La gitana que pintó Pacín conservaba todavía un hilo de vista que le permitía ver de cerca, pero para andar por las calles necesitaba de la ayuda de una nieta que era su lazarillo, la que la acompañaba a mendigar, la que llevaba la cesta donde iban depositando las limosnas que les dejaban los buenos corazones de la gente generosa.
Poco tiempo después de que el pintor plasmara en el lienzo las figuras de la vieja y de la niña, la gitana se presentó en la casa de la calle Descanso buscando desesperadamente al artista.

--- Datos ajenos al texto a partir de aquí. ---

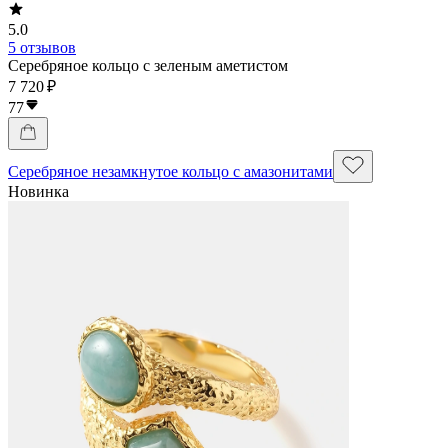
5.0
5 отзывов
Серебряное кольцо с зеленым аметистом
7 720 ₽
77
Серебряное незамкнутое кольцо с амазонитами
Новинка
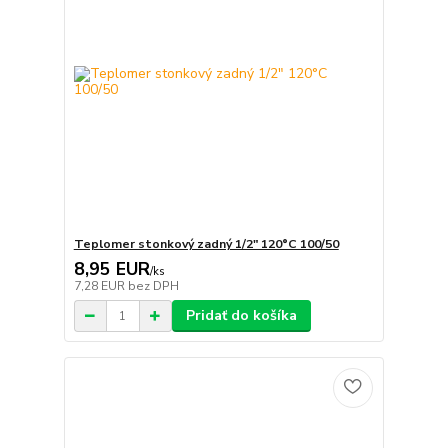
Teplomer stonkový zadný 1/2" 120°C 100/50
8,95 EUR
/
ks
7,28 EUR
bez DPH
Pridať do košíka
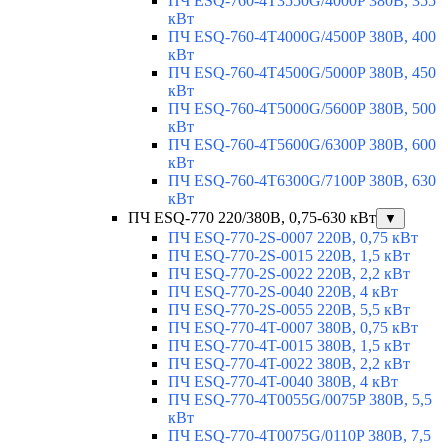
ПЧ ESQ-760-4T3550G/4000P 380В, 355
кВт
ПЧ ESQ-760-4T4000G/4500P 380В, 400
кВт
ПЧ ESQ-760-4T4500G/5000P 380В, 450
кВт
ПЧ ESQ-760-4T5000G/5600P 380В, 500
кВт
ПЧ ESQ-760-4T5600G/6300P 380В, 600
кВт
ПЧ ESQ-760-4T6300G/7100P 380В, 630
кВт
ПЧ ESQ-770 220/380В, 0,75-630 кВт
▼
ПЧ ESQ-770-2S-0007 220В, 0,75 кВт
ПЧ ESQ-770-2S-0015 220В, 1,5 кВт
ПЧ ESQ-770-2S-0022 220В, 2,2 кВт
ПЧ ESQ-770-2S-0040 220В, 4 кВт
ПЧ ESQ-770-2S-0055 220В, 5,5 кВт
ПЧ ESQ-770-4T-0007 380В, 0,75 кВт
ПЧ ESQ-770-4T-0015 380В, 1,5 кВт
ПЧ ESQ-770-4T-0022 380В, 2,2 кВт
ПЧ ESQ-770-4T-0040 380В, 4 кВт
ПЧ ESQ-770-4T0055G/0075P 380В, 5,5
кВт
ПЧ ESQ-770-4T0075G/0110P 380В, 7,5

Esta vez no iba a pedir unas monedas ni un trozo de pan par quitarse el hambre. La vieja, con sus maltrechos ojos llenos de lágrimas, le suplicó a Miguel Padilla Pacín que la dejara entrar en la vivienda para poder ver el retrato de su nieta. La niña acababa de morir y el único consuelo que le quedaba a la gitana era poder recordarla viendo aquel cuadro. Durante años, mientras la mujer tuvo fuerzas para andar, la vieja gitana del tracoma se asomaba al patio de la casa cada vez que pasaba por la calle para poder ver de cerca a la nieta fallecida.
Rincones A partir de ese patio de luces que preside el cuadro de la ciega, la vivienda se despliega reconocible, conservando los detalles que evocan el dios del lugar: la chimenea que llena de sugerencias el comedor; el suelo de losas de mosaico de una de las habitaciones, que fue el último que hicieron en la desaparecida fábrica de ‘la Cartagenera’; el pequeño jardín con amplios ventanales por donde corre el fresco en los meses de verano; o el viejo cuarto de los santos, donde reinan los crucifijos y las imágenes religiosas que antiguamente guardaban las casas de los malos espíritus. Allí, sobre la mesa de noche, descansa una estampa vetusta de San Ramón Nonato, patrón de los partos, uno de los inquilinos más antiguos que pueblan la casa.
Antonio Morales recuerda que en los tiempos de su abuela, las vecinas del barrio acudían a la casa cada vez que iban a dar a luz para pedirle prestado el grabado del santo y que las protegiera durante el parto. Hoy ya no ampara a las embarazadas, pero mantiene su fuerza evocadora como un elemento imprescindible de la vivienda, como el espléndido despacho lleno de luz y madera, o la terraza que corona la casa, donde hace años que dejó de verse el mar, pero donde aún es posible saborear el perfume de la ciudad auténtica.
Antonio Morales habita la vivienda como el centinela de un castillo rodeado de tesoros. La casa le ofrece el refugio que necesita para apartarse del mundo. Dentro lo tiene todo: sus libros, sus cuadros, la luz que lo llena de vida y los silencios que le ayudan a conocerse mejor. Si usted entra en la vivienda, nada más atravesar el umbral de la puerta podrá comprobar que entre las estanterías, por las alturas del patio de luces, o entre las sombras del jardín, se siente un rastro de vida que todo lo envuelve. Es el duende del lugar, que nunca descansa.